Но с годами Клелия чаще стала коротать время в замке Мендисабаль с братом и дедушкой — увы, не все поддержали Октавию в её стремлении не делить любовь к детям. Девочка чувствовала презрение со стороны Кассии и холодность Леопольдо, но никто из семьи так и не узнал о реальном происхождении двойняшек — Салазар унёс эту тайну в мир забвения, а Лоида — в могилу.
По рассказам прислуги, дело о «кровавой бабушке» получило резонанс — многие желали ей смерти, как из числа простых горожан, так и из числа представителей знати. Судьи Трибунала под давлением общественности не учли даже почтенный возраст герцогини — вынесли приговор о смертной казни путём отсечения головы. Но до казни дело не дошло — в ночь накануне Лоида проглотила мышьяк. Откуда она его достала, сидя в одиночной камере в крыле для смертников, история умалчивала. Но, когда утром явились конвоиры, то нашли на полу её бездыханное тело и письмо, адресованное Октавии и Аурелиано. В нём бабуля уверила: она не раскаивается в содеянном, но умирать недостойной её титула смертью и выставляться на потеху толпе не намерена, поэтому уходит, не дожидаясь публичной казни. В письме она обвинила во всём Гильермину — покойную жену Аурелиано и мать его дочерей. Однажды застукав невестку с любовником, Лоида решилась на убийство — воткнула в саду вилы ручкой в землю, а остриём наружу, и вытолкнула Гильермину со второго этажа. Та упала на вилы, а жандармы ничего расследовать не захотели — всё свалили на садовника. С тех пор Лоида стала бдить за нравственностью внучек, наказывая их за любой промах — девочки по её мнению унаследовали от матери склонность к разврату.
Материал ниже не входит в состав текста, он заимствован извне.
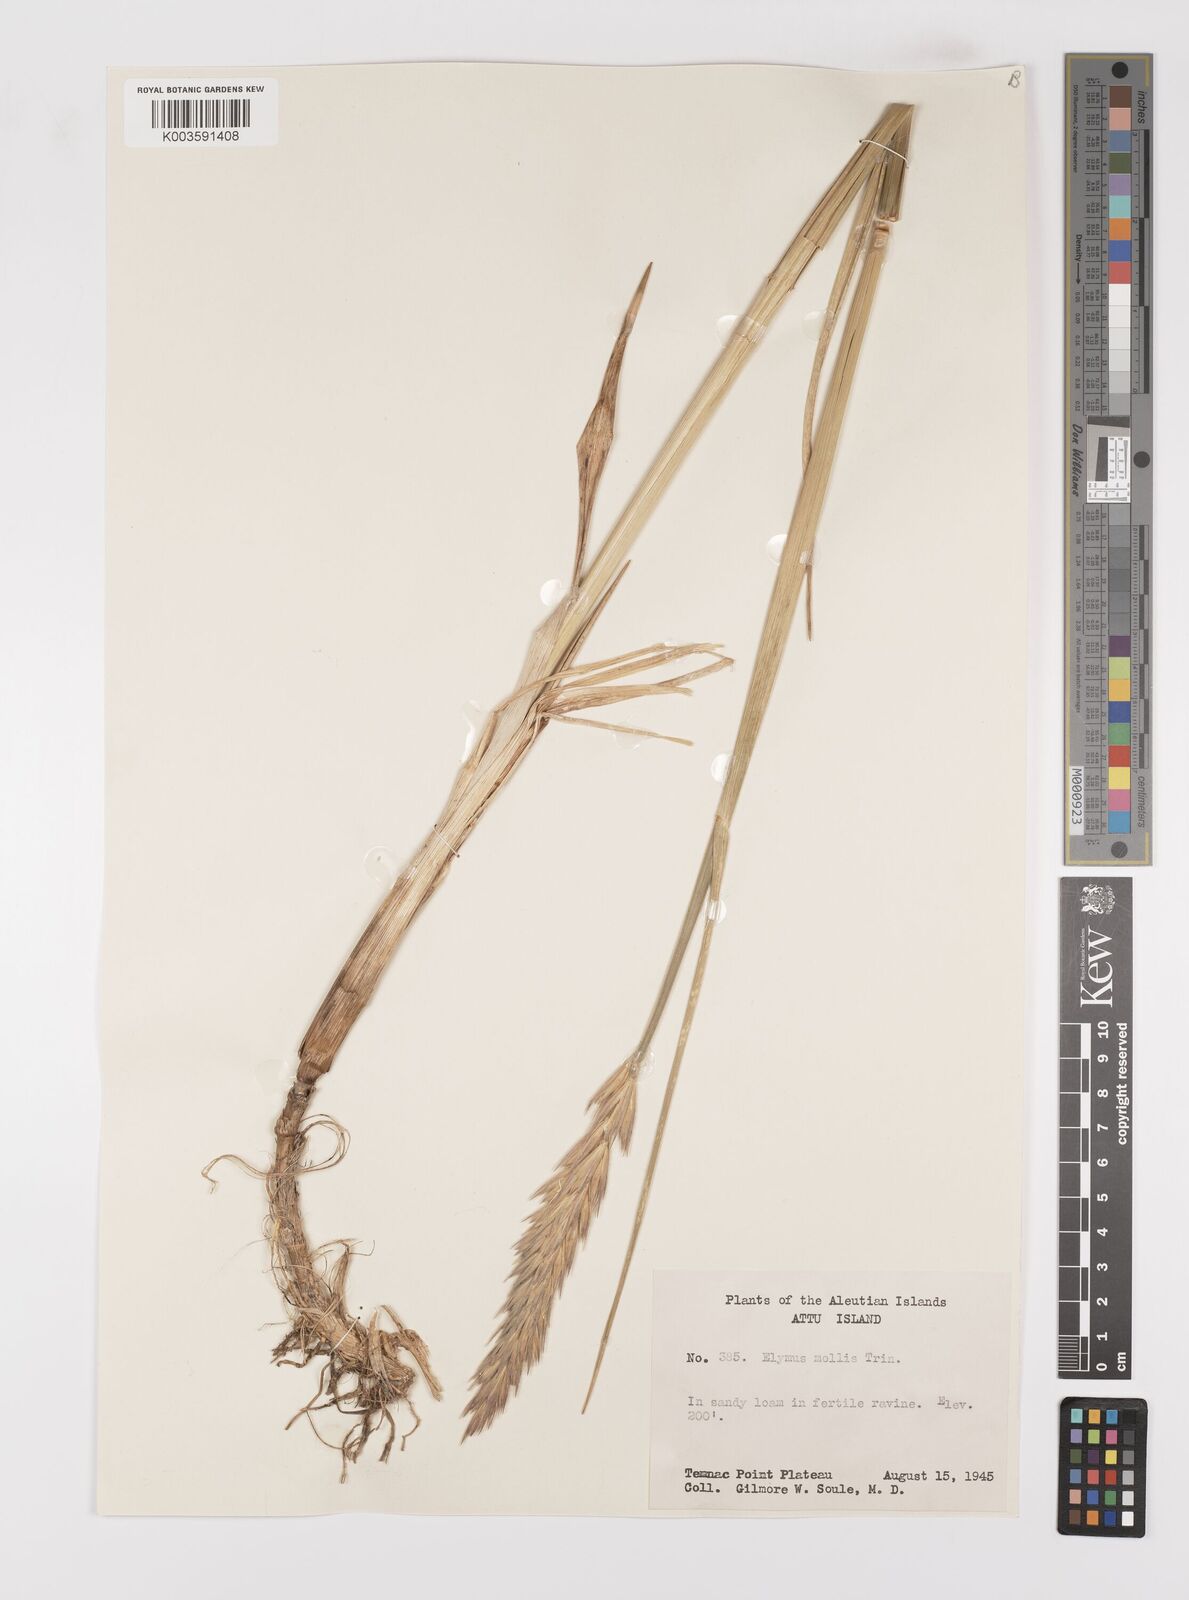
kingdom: Plantae
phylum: Tracheophyta
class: Liliopsida
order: Poales
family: Poaceae
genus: Leymus
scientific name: Leymus mollis
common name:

А когда Игнасия подтвердила это романом с конюхом, Лоида решила извести «поганую кровь прелюбодейки Гильермины», уничтожив всех внучек.
«Я хотела счастья моему сыну, — написала она в конце. — Ни один мужчина не будет счастлив в окружении непотребных женщин. Его жена, как и её проклятые дочери, всегда мечтали лишь о разврате. Я обязана была положить этому конец. Все развратницы должны умирать в муках! Однажды мир поймёт это и пожалеет о том, как заклеймил меня. Я лишь боролась за благочестие моей семьи. Жаль, что ты, Октавия Луиза, меня переиграла. Увы, у меня нет времени покончить и с тобой. Но я верю, это сделает кто-то вместо меня. А тебя, сынок, я буду оберегать, пусть и с того света. Целую, бабушка и мать, Лоида Мендисабаль, герцогиня Буэнавентура».
Лоида так всех шокировала, что даже Октавия не особо горевала о её кончине — туда ей и дорога.
Хотя Крисанто и Клелия пришлись не ко двору, в Лусиано все души не чаяли. Забавный, любознательный и весёлый мальчик растопил и чёрствое сердце Кассии — она разрешала ему называть себя «бабушкой» и сажала на колени, помня, что он — истинный наследник Ладислао.
Казалось бы, во дворце воцарились любовь и покой, но Салазар, по-прежнему сидящий в клетке, портил идиллию. Перемещаясь всё дальше и дальше на год, два, пять, Данте осознавал — о юноше давно никто не думает. Только Октавия порой горько вздыхает, да Кассия терпит до назначенного Тибуроном часа.